STORED DATA: Begin

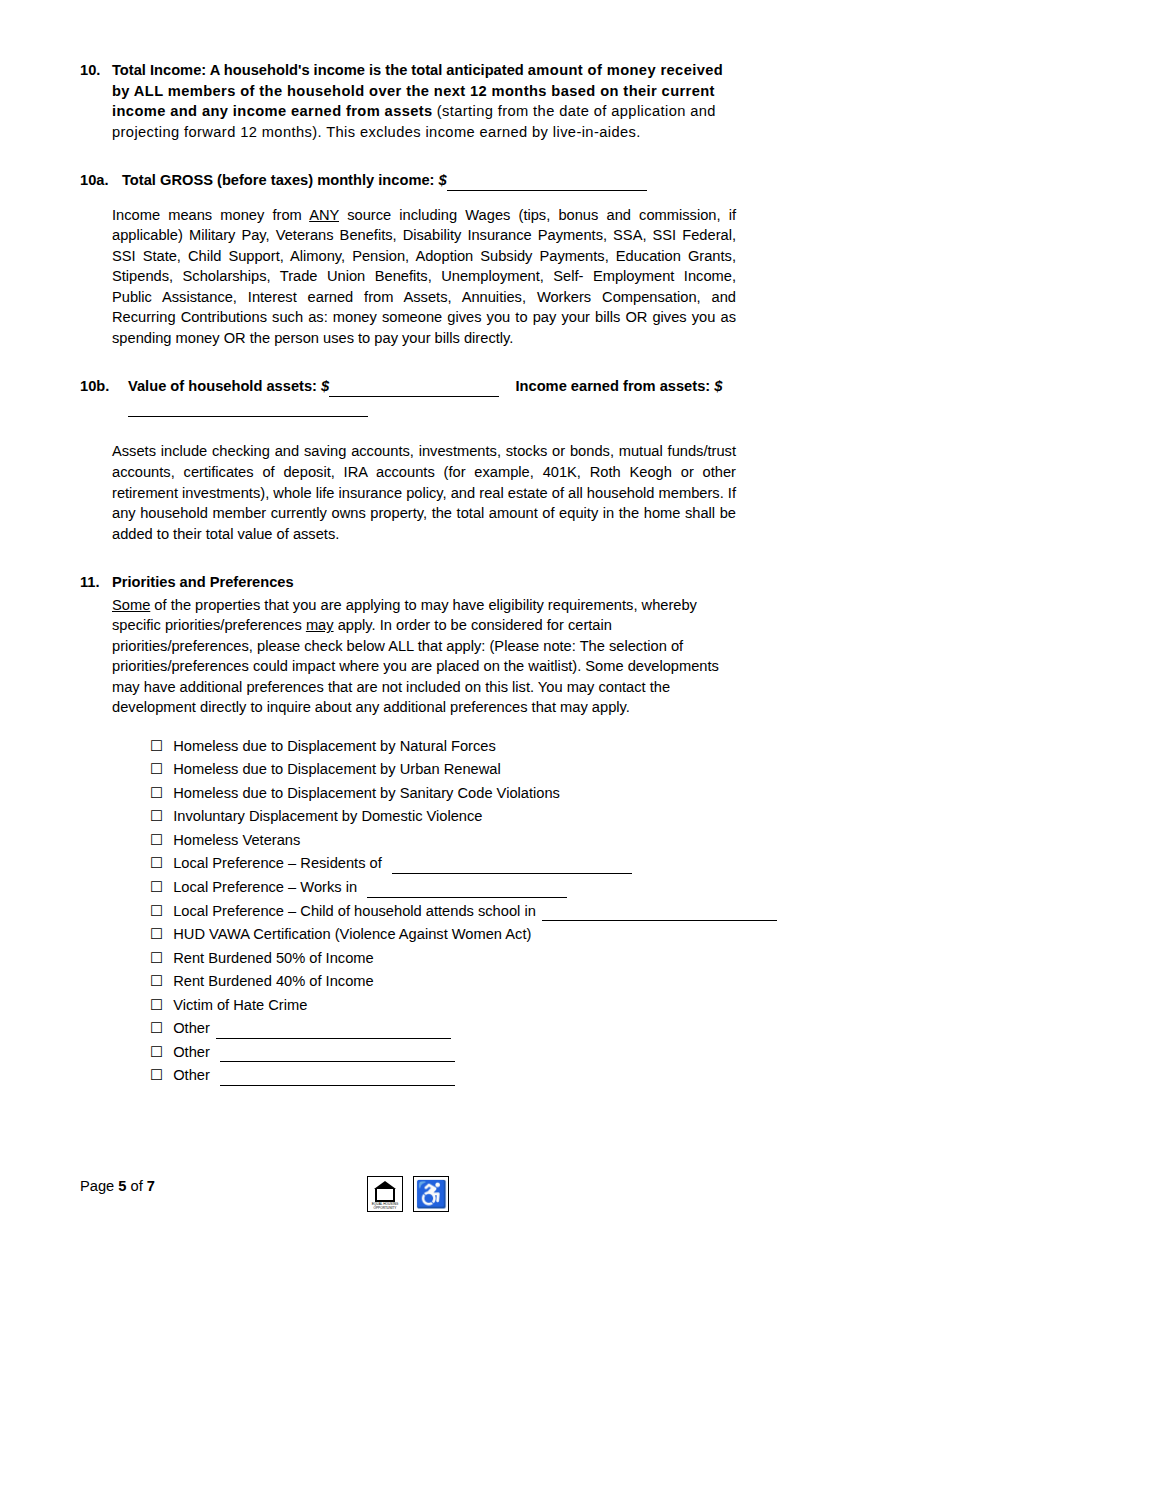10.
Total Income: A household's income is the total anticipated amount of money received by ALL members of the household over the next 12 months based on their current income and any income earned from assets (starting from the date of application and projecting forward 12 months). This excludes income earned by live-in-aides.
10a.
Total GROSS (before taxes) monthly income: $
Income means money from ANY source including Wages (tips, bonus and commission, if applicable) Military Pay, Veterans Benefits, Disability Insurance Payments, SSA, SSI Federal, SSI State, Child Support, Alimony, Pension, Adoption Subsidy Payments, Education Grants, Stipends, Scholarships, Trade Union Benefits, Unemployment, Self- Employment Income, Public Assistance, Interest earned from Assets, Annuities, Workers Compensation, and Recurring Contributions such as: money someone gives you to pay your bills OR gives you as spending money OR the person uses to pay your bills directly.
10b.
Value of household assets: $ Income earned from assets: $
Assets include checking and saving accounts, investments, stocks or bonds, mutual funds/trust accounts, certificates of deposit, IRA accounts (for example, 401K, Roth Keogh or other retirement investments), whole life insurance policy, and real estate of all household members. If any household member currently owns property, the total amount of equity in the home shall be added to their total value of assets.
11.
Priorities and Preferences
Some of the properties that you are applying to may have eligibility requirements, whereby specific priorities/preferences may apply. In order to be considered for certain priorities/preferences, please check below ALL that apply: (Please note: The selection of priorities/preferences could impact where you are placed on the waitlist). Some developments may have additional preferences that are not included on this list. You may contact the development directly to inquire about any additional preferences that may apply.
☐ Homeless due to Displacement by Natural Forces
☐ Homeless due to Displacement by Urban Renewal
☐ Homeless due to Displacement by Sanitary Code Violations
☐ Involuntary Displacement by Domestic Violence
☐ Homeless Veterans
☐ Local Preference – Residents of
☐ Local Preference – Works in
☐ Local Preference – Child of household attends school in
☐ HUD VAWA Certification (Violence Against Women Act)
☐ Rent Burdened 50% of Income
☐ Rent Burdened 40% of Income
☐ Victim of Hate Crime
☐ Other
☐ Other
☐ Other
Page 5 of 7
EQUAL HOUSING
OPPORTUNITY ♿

STORED DATA: End
STORED DATA: Begin

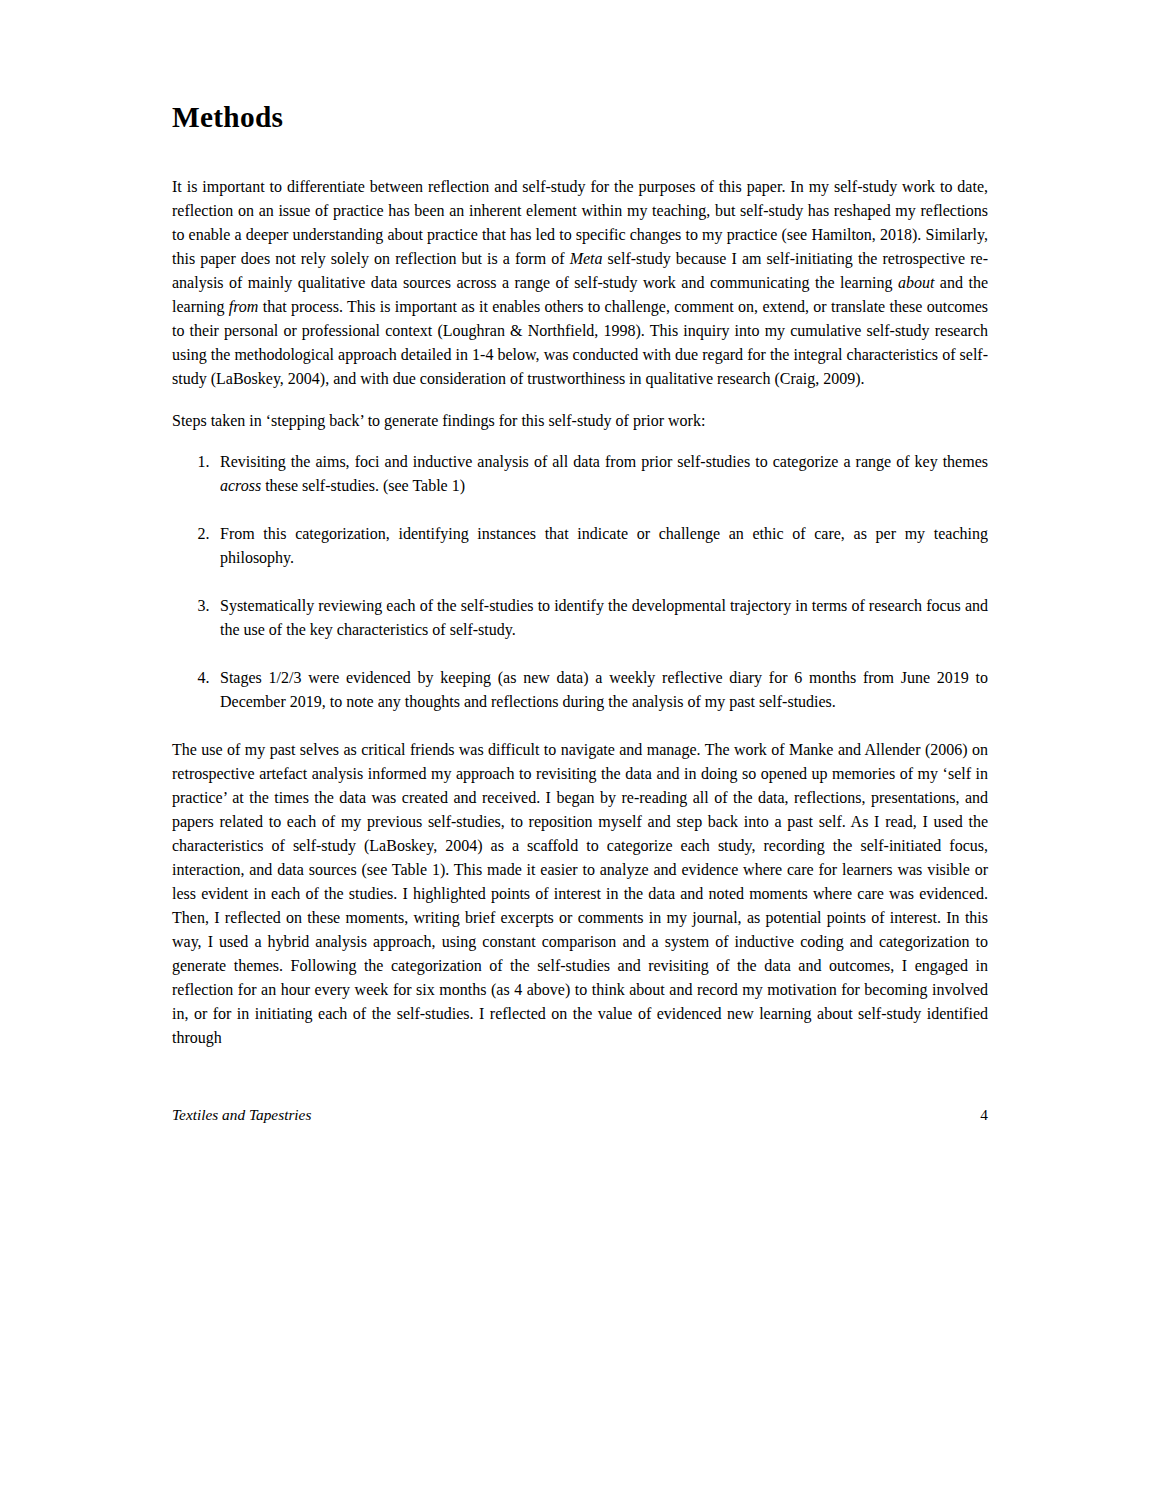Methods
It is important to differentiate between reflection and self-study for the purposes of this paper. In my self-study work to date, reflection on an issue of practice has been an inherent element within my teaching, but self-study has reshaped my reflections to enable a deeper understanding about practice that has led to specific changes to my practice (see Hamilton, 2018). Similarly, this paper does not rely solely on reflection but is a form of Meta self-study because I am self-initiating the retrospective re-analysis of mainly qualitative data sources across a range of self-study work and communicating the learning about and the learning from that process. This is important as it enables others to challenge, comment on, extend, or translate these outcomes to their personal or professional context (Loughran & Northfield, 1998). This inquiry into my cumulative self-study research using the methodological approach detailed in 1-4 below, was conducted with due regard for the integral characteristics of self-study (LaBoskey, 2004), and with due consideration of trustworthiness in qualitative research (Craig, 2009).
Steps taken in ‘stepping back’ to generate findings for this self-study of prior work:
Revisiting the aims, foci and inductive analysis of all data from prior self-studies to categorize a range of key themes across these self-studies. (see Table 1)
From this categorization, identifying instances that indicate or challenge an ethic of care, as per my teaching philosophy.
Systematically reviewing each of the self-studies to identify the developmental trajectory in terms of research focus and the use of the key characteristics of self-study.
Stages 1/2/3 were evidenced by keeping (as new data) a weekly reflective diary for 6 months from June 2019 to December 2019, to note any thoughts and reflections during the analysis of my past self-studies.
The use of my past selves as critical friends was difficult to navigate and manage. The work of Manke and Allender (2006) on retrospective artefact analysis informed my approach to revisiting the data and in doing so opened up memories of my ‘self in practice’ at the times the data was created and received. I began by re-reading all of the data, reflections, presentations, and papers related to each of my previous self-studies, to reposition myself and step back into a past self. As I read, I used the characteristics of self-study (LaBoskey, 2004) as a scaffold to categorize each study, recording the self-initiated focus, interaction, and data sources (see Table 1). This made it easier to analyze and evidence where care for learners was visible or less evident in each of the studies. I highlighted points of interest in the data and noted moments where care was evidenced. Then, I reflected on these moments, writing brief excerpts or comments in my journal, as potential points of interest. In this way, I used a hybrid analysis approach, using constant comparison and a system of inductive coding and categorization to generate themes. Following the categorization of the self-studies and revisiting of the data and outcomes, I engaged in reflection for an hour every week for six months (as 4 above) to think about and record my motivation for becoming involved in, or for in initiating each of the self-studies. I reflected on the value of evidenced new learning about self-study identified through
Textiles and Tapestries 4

STORED DATA: End

▸ **TASK OBJECTIVE**
Give the number of lines in the data that contain "Local", with no other words.

▸ **RESPONSE BELOW**
3